Conocida esta incalificable aberración, algunos testigos se presentaron voluntariamente a declarar, sosteniendo que habían presenciado personalmente cómo el delincuente rompía los dientes de una estatua que él mismo había realizado, con la intención de hacerla pasar por una pieza antigua.

Pues sí, Miguel Angel, sólo por ganarse el pan, falsificaba antigüedades. Resulta cómico que la restauración de sus frescos de la Capilla Sixtina haya provocado revuelo alrededor, justamente, del concepto de autenticidad. La restauración consistió en la remoción de las películas de barniz que el artista o alguno de sus empleados aplicaron sobre los frescos una vez terminada la obra. Luego de sacar el barniz, las pinturas quedaron expuestas a los ojos del público con una luminosidad, un brillo cromático y un contraste deslumbrantes. Millones de turistas corrieron a las agencias de viajes a reservar asientos en los vuelos a Roma, ansiosos por ver lo que nadie, desde Miguel Angel, había visto.

Pero nunca falta un erudito que sólo busca acaparar la atención de la televisión: ya salieron algunos a decir que el barniz opacaba y amortiguaba porque el artista así lo quiso, y si bien el tiempo pasado desde entonces había aumentado ese oscurecimiento y esa amortiguación de los brillos y los contrastes, nadie estaría más satisfecho con ese efecto que el propio pintor.

El caso es que los pintores del Renacimiento querían pintar como los legendarios Apeles y Zeuxis, y no sólo eso, sino que aspiraban a que sus obras parecieran haber sido pintadas por aquellos griegos. Valoraban por sobre todas las cosas la antigüedad de las obras clásicas, y por ello idearon numerosos procedimientos para deteriorar artificialmente sus obras para que parecieran inmemoriales. Por ese motivo aceptó Miguel Angel enterrar su escultura para El Magnífico, o romper los dientes de otra. Por ese motivo Miguel Angel y otros pintores aplicaban gruesas capas de barniz sobre sus pinturas, sabedores de que los aceites empleados se oscurecerían con los años, delatando así la edad de sus obras, y en ocasiones adelantándose cronológicamente a ella.
Leonardo presenta, en su tratado sobre la pintura, algunas recetas para producir craqueluras artificiales, y enseña a preparar diversos tipos de barniz, con grados diferentes de opacidad y capacidad de filtración, según la edad que debería representar la obra tratada.
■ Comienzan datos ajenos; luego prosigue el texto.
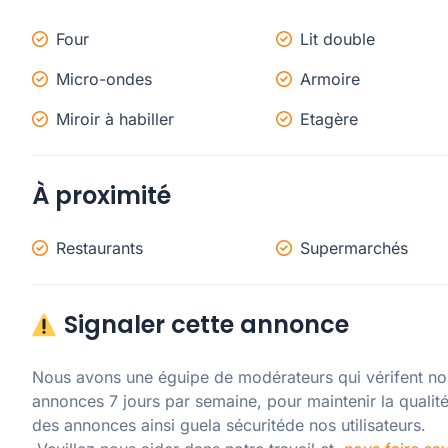
Four
Lit double
Micro-ondes
Armoire
Miroir à habiller
Etagère
À proximité
Restaurants
Supermarchés
Signaler cette annonce
Nous avons une éguipe de modérateurs qui vérifent nos
annonces 7 jours par semaine, pour maintenir la qualité
des annonces ainsi guela sécuritéde nos utilisateurs.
Así es que el temor por perder el aspecto original de los frescos de Miguel Angel produjo justamente el efecto temido: falseó la intención del autor. El artista quería que su obra se percibiera a través de la bruma del tiempo, que más que verse, se sospechara su maestría, que doliera el corazón de quien lo contemplaba, por causa de saber que ya no hay nadie capaz de hacer semejantes maravillas; y que, en el caso que lo hubiera, se trataría de maravillas nuevas, sin la enjundia que el tiempo le ha otorgado a las suyas.